__Metin Bölümü__
Hastaya Dua & Hastaları Ziyaret Etme

Musa Kâzım GÜLÇÜR

10 Kasım/2019

İçindekiler

Giriş 1

Hastaya Dua Etme. 2

Hasta Ziyaretinin Önemi 3

Sonuç 5

Giriş

Araştırmalar, sevilen bir kişi tarafından ziyaret edildiğinde hastaların kan basıncının düştüğünü ve kalp atış hızının olumlu etkilendiğini göstermektedir. Ziyaretçinin hastanın yatağının yanında sadece oturması ya da sadece sesini duyması ile dahi hasta kendisini daha iyi hissedebilmektedir. Mutlu hatıralar ve iyi zamanlar hakkında konuşmak hastanın kendisini daha iyi hissetmesine vesile olacaktır. Ayrıca hastaya kitap veya gazete okuma da iyi gelebilir. Hastanın sağlığına duada bulunma, dayanışmayı kuvvetlendirmeye ve kalplerin ülfet ve ünsiyetine yardım eder. Bir hastayı ziyaret eden kişi hem hastaya moral vermiş hem de kendisi sevap kazanmış olur.

Hastayı ziyaret etmek Peygamberimizin (sas) sünnetidir. Efendimiz (sas), hastaları ziyaret eder, hasta ziyaretini tavsiye ederdi. Berâ ibnu Âzib (ra) şöyle anlatıyor:

Peygamber (sas) bize yedi şeyi işlememizi emretti, yedi şeyi de yasakladı: Peygamber bize cenazeleri teşyi etmeyi, hastaları ziyaret etmeyi, davete icabeti, zulme uğramışa yardım etmeyi, yemini kabul etmeyi, selâma mukabeleyi, aksırana dua etmeyi emretti. Yine Peygamber (sas) bize gümüş kap kullanmayı, altın yüzük takmayı, harîr, dîbâc, kassıyy ve istebrak (ipekli kumaşlar) kullanmayı da yasakladı[1]

Hastaya Dua Etme

İnsan, hasta olmadıkça sağlığının kıymetini bilemez. Hastalıklar imtihandır. Peygamberimiz (sas) hastaların ziyaret edilmesini istemiştir.[2] Efendimiz (sas) hastaları ziyaret ettiğinde elini hastanın alnına kor, hastanın elini kendi eli içine alır, şefkatle hatırını sorar ve hasta kimse için şöyle dua ederdi:

(لاَ بَأْسَ عَلَيْكَ طَهُورٌ، إِنْ شَاءَ اللَّهُ)

Geçmiş olsun, inşallah iyi olacaksın.[3]

Ebu Hüreyre’nin Resülullah’tan (sas) rivayet ettiği bir kutsi hadiste, kıyamet günü Allah Teâlâ’nın şöyle diyeceği rivayet edilmektedir:

(أَمَا عَلِمْتَ أَنَّ عَبْدِي فُلاَنًا مَرِضَ فَلَمْ تَعُدْهُ أَمَا عَلِمْتَ أَنَّكَ لَوْ عُدْتَهُ لَوَجَدْتَنِي عِنْدَهُ)

__Hedefler__
A. Metin bölümünde "Peygamber (sas) bize yedi" ifadesinden "إِنْ شَاءَ اللَّهُ)" ifadesine kadar olan kısmı olduğu gibi kopyalayın.
B. Kayıtların başından "order: Littorinimorpha" içeren satıra kadar (o satır da dahil) olan satırları, "common name" ifadesini "vernacular name" ile değiştirerek ve başka hiçbir şeye dokunmadan yeniden yazın. Yalnızca bu satırları verin.

__Mevcut Kayıtlar__

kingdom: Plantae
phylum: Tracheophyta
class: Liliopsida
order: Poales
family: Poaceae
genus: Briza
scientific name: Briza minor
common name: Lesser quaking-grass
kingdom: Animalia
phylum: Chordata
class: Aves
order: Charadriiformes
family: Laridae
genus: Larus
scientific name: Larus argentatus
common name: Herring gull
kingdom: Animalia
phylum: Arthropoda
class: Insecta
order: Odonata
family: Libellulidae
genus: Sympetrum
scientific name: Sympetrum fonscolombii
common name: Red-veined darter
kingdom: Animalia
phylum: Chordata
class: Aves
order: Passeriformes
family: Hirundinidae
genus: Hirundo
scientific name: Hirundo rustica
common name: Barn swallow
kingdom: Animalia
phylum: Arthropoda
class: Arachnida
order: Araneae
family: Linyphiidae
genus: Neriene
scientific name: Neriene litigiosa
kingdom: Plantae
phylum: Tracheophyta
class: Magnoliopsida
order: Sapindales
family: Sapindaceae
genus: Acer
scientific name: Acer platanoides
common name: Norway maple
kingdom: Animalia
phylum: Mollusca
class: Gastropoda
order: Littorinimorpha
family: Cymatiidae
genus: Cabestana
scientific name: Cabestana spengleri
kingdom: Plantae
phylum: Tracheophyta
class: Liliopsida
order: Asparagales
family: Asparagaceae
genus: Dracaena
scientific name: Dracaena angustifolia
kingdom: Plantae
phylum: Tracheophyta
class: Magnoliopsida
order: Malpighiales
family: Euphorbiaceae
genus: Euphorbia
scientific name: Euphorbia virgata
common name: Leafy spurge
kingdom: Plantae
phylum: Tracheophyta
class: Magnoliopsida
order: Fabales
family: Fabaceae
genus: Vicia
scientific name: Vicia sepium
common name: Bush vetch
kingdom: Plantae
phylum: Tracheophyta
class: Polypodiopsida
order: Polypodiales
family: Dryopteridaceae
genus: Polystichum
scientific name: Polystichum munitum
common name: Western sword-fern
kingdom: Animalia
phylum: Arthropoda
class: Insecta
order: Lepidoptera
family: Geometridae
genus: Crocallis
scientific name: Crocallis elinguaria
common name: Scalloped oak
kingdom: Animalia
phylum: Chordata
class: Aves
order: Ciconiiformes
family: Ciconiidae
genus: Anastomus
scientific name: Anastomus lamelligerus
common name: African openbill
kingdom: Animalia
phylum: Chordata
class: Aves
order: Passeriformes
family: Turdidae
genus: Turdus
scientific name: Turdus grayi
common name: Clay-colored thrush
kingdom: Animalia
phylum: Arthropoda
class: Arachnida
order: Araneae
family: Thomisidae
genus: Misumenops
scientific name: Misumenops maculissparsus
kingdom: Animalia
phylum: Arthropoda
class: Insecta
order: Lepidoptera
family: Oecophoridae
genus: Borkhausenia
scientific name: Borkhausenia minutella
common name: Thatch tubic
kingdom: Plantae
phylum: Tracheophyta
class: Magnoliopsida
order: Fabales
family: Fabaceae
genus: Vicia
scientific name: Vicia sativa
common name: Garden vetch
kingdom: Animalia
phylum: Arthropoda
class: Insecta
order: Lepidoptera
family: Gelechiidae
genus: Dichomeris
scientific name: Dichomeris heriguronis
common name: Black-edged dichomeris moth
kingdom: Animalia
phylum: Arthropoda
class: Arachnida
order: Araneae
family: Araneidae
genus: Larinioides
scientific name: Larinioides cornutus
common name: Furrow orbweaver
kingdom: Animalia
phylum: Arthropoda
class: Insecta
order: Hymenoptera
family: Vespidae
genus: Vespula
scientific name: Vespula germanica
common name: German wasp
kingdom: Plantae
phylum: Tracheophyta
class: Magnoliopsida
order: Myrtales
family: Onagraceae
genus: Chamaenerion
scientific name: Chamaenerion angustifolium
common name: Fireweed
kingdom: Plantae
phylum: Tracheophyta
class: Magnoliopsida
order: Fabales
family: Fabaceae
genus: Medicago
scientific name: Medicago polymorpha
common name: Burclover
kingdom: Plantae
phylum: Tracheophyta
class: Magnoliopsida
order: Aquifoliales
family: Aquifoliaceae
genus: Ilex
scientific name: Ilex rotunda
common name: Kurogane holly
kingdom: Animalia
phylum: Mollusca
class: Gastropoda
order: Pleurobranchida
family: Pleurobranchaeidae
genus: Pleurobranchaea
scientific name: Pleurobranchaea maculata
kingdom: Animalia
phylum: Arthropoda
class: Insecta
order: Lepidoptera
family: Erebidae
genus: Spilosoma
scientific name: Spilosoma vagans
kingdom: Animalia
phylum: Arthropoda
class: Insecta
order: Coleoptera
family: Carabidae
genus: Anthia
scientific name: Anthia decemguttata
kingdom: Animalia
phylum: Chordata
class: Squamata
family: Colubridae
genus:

__Sıralı Sonuçlar__
A.
Peygamber (sas) bize yedi şeyi işlememizi emretti, yedi şeyi de yasakladı: Peygamber bize cenazeleri teşyi etmeyi, hastaları ziyaret etmeyi, davete icabeti, zulme uğramışa yardım etmeyi, yemini kabul etmeyi, selâma mukabeleyi, aksırana dua etmeyi emretti. Yine Peygamber (sas) bize gümüş kap kullanmayı, altın yüzük takmayı, harîr, dîbâc, kassıyy ve istebrak (ipekli kumaşlar) kullanmayı da yasakladı[1]

Hastaya Dua Etme

İnsan, hasta olmadıkça sağlığının kıymetini bilemez. Hastalıklar imtihandır. Peygamberimiz (sas) hastaların ziyaret edilmesini istemiştir.[2] Efendimiz (sas) hastaları ziyaret ettiğinde elini hastanın alnına kor, hastanın elini kendi eli içine alır, şefkatle hatırını sorar ve hasta kimse için şöyle dua ederdi:

(لاَ بَأْسَ عَلَيْكَ طَهُورٌ، إِنْ شَاءَ اللَّهُ)

B.
kingdom: Plantae
phylum: Tracheophyta
class: Liliopsida
order: Poales
family: Poaceae
genus: Briza
scientific name: Briza minor
vernacular name: Lesser quaking-grass
kingdom: Animalia
phylum: Chordata
class: Aves
order: Charadriiformes
family: Laridae
genus: Larus
scientific name: Larus argentatus
vernacular name: Herring gull
kingdom: Animalia
phylum: Arthropoda
class: Insecta
order: Odonata
family: Libellulidae
genus: Sympetrum
scientific name: Sympetrum fonscolombii
vernacular name: Red-veined darter
kingdom: Animalia
phylum: Chordata
class: Aves
order: Passeriformes
family: Hirundinidae
genus: Hirundo
scientific name: Hirundo rustica
vernacular name: Barn swallow
kingdom: Animalia
phylum: Arthropoda
class: Arachnida
order: Araneae
family: Linyphiidae
genus: Neriene
scientific name: Neriene litigiosa
kingdom: Plantae
phylum: Tracheophyta
class: Magnoliopsida
order: Sapindales
family: Sapindaceae
genus: Acer
scientific name: Acer platanoides
vernacular name: Norway maple
kingdom: Animalia
phylum: Mollusca
class: Gastropoda
order: Littorinimorpha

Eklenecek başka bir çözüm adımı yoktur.